Stored items

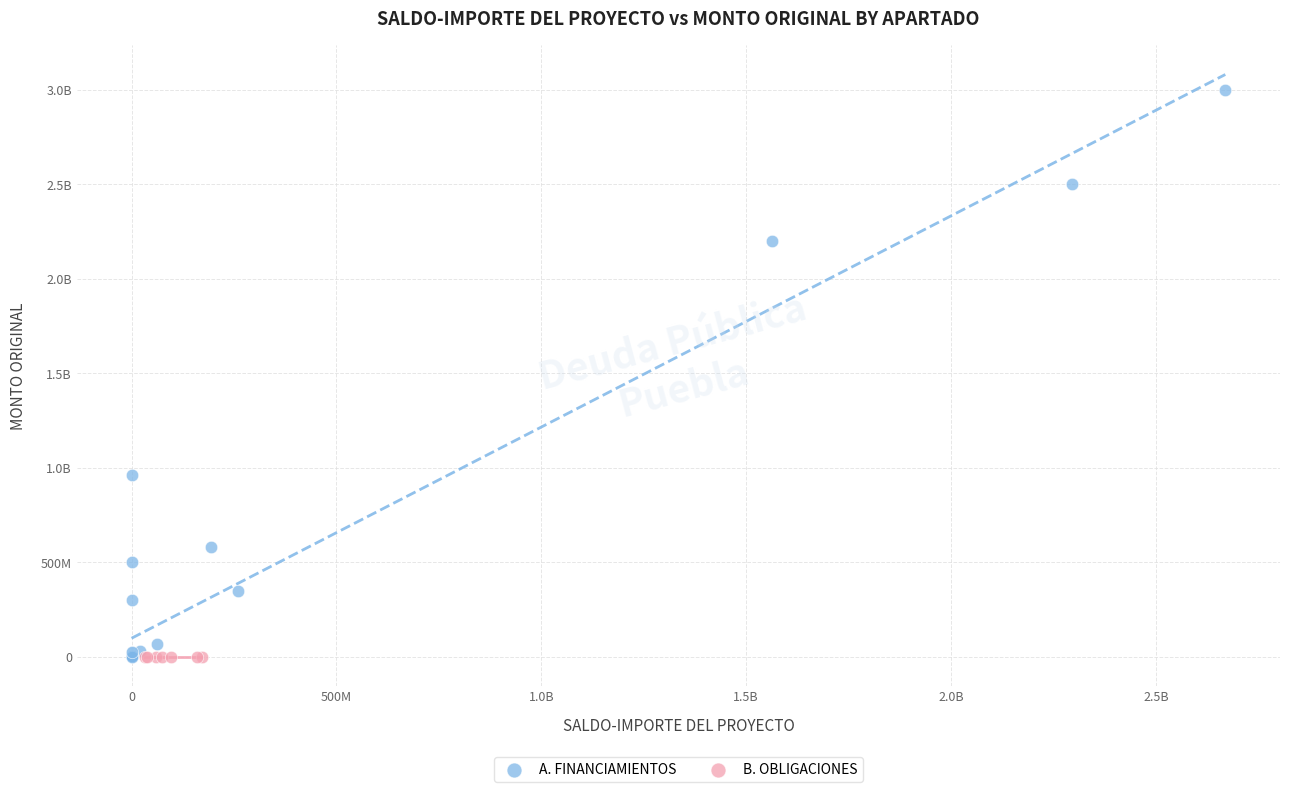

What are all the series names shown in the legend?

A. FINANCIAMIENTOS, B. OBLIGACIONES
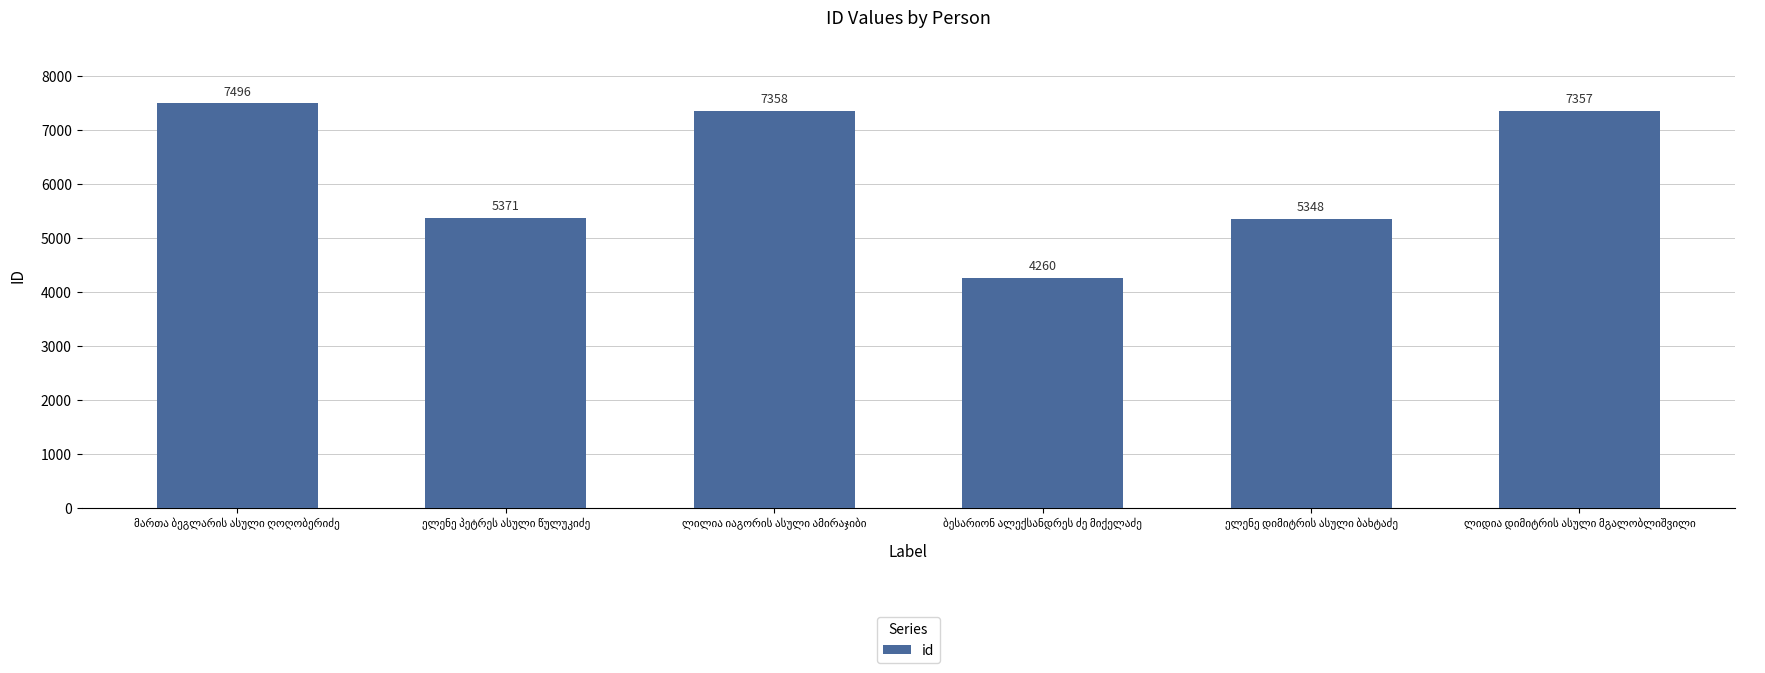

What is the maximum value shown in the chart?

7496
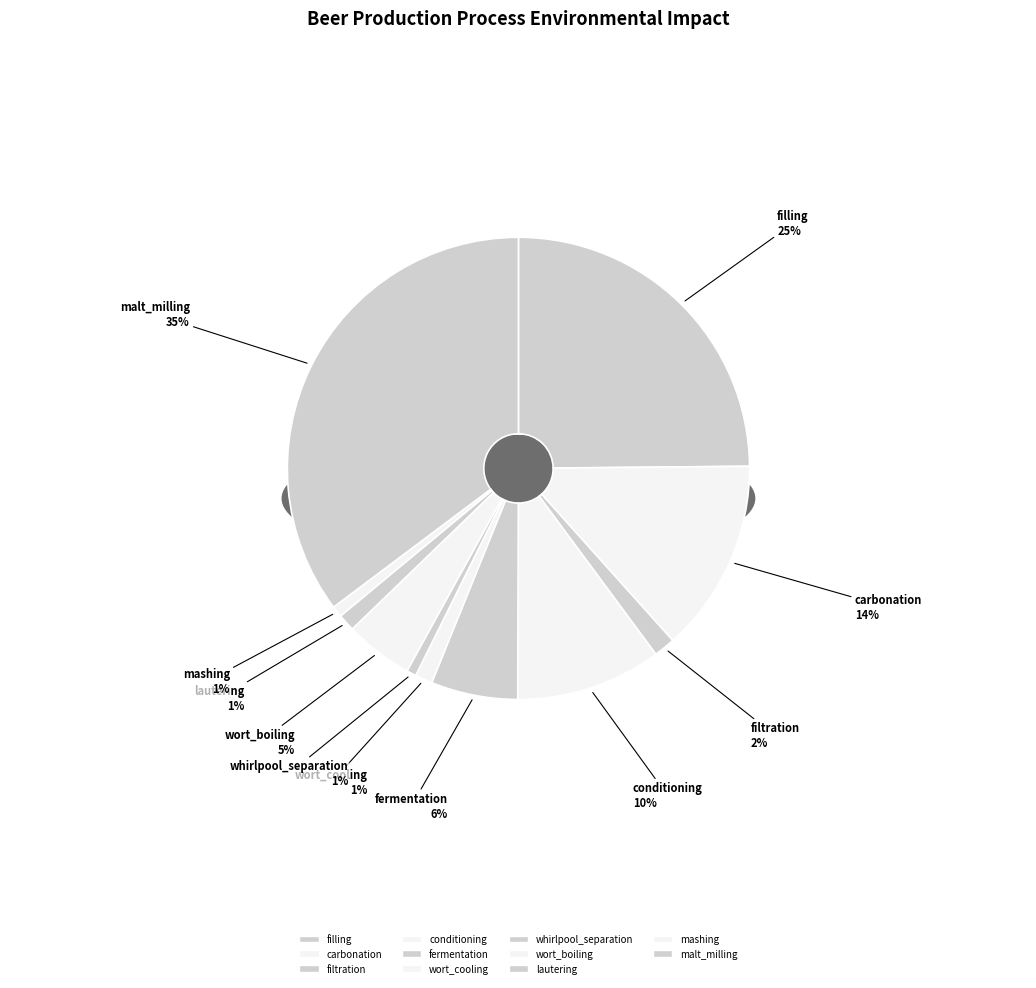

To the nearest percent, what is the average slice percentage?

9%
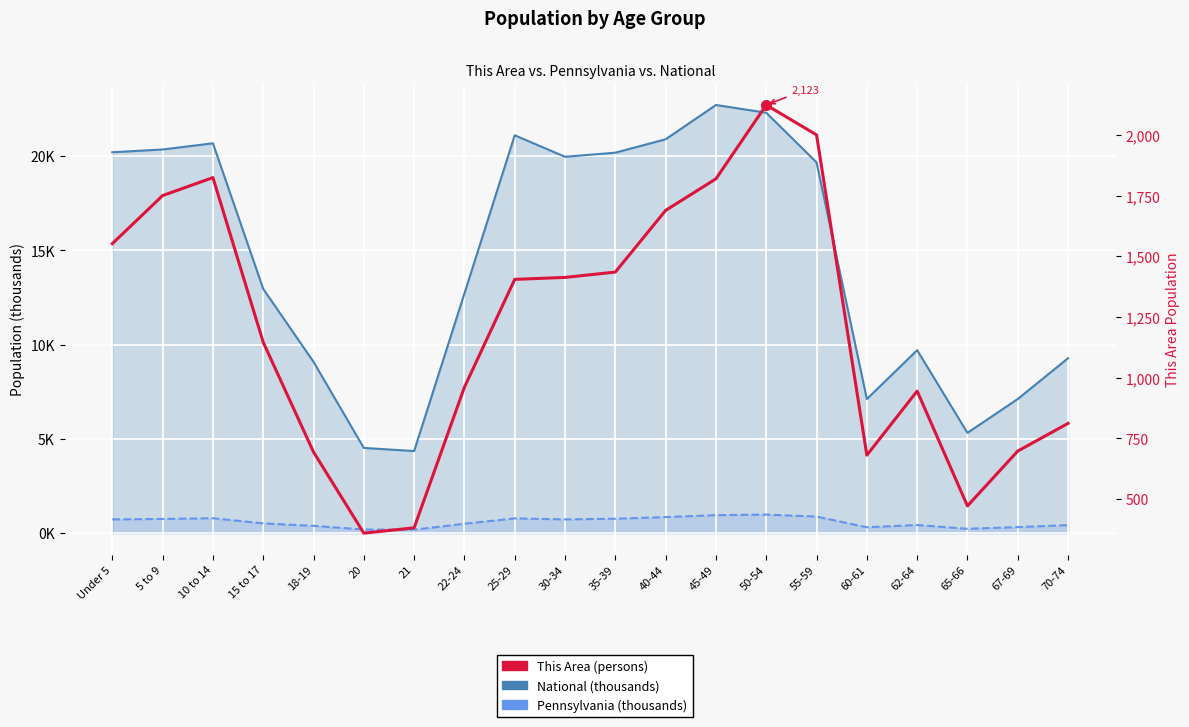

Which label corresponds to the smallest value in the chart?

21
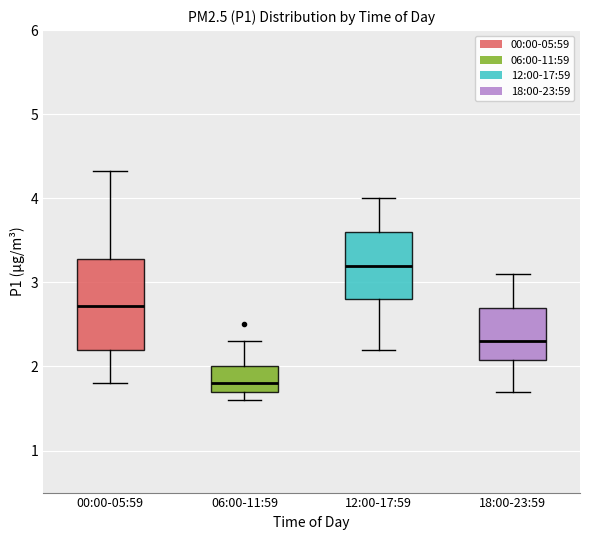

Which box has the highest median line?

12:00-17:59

◆ **Problem details**
Copy the listing word for word, starting at the line that contains "What is the maximum value shown in the chart?" and ending at the last line of the listing, including both ends. Leave out the pictures.

◆ **Reply**
What is the maximum value shown in the chart?

7496

To the nearest percent, what is the average slice percentage?

9%

Which label corresponds to the smallest value in the chart?

21

Which box has the highest median line?

12:00-17:59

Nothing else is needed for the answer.